Aujourd'hui, 1er juin 2007, la lune est pleine. C'est le calendrier qui le dit bien que je n'ai pas
pu m'en rendre compte à cause des nuages chargés de pluie.
Sachant ça, je me dis que si la lune est pleine, elle devrait m'inspirer et me forcer à rêver. Malheureusement,
ses rayons de chaleur ne parviennent pas à illuminer la nuit et à réchauffer le champ de mes pensées.
Je l'ai tant cultivé le champ de mes pensées
Qu'aujourd'hui, appauvri, il ne veut plus donner.
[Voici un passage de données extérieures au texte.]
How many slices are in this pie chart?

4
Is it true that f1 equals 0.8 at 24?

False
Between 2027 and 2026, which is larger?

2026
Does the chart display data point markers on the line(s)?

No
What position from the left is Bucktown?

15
Devant cette carence je le met en jachère
En laissant seulement mes pensées les plus chères
Aller au gré du vent chercher les souvenirs
D'une vie qui s'en va mais ne veut pas mourir.
Je revois dans ce champs de pensées trop fugaces,
Des instants disparus qui ne jamais s'effacent.
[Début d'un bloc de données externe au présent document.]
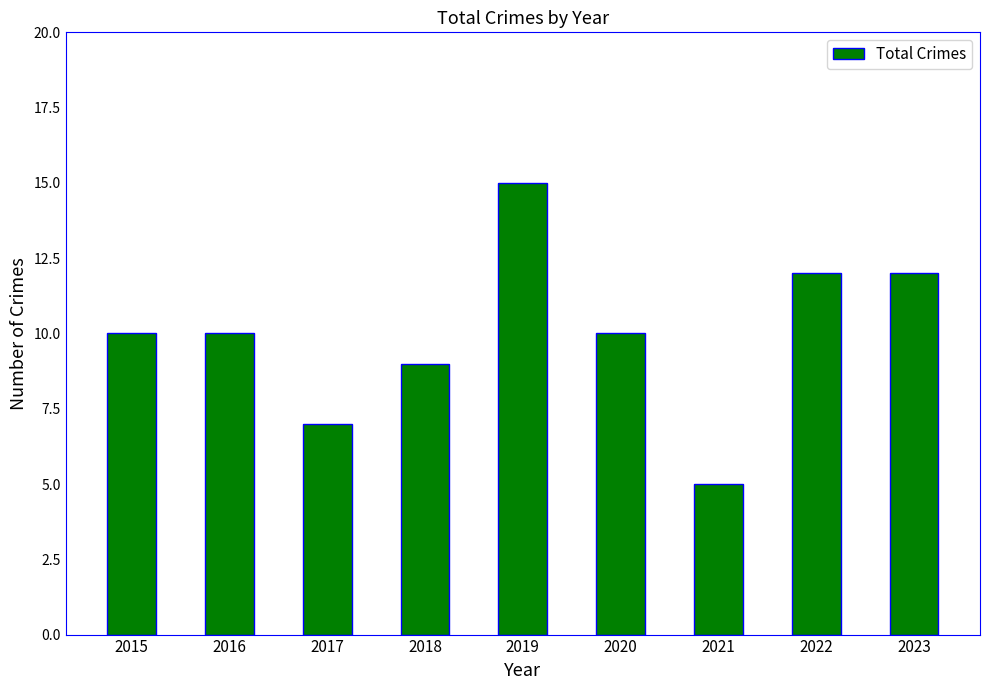

What is the approximate value at 2021?

5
La pensée de mon père qui embrassait ma mère,
N'est pas encore flétrie bien qu'à six pieds sous terre.
La pensée de l'enfance et de mon insouciance
N'est pas encore fanée au fond de l'inconscience.
La pensée du bonheur de connaître l'amour
Ne s'est pas abîmée. Je la revois toujours.
La pensée des plaisirs que respire les humains
A les couleurs d'antan dans le creux de mes mains.
La pensée amicale qui est un grand festin
Qui me nourrit la vie que j'hume le matin.
Dans mon champs de pensées que j'ai tant cultivé
La pensée des regrets n'a jamais pu pousser.
Parfois, sans crier gare, je la vois bien germer
Mais en un tour de main, je vais la supprimer.
Quand aux pensées mauvaises qui cherchent à m'envahir,
Je n'ai que le recours de lâchement les fuir.
Je tente cependant, en vain, de les détruire
Sur un tas de fumier, mais sans y parvenir.
Ces pensées sont la guerre et ma complicité
A les entretenir sans pouvoir les tuer.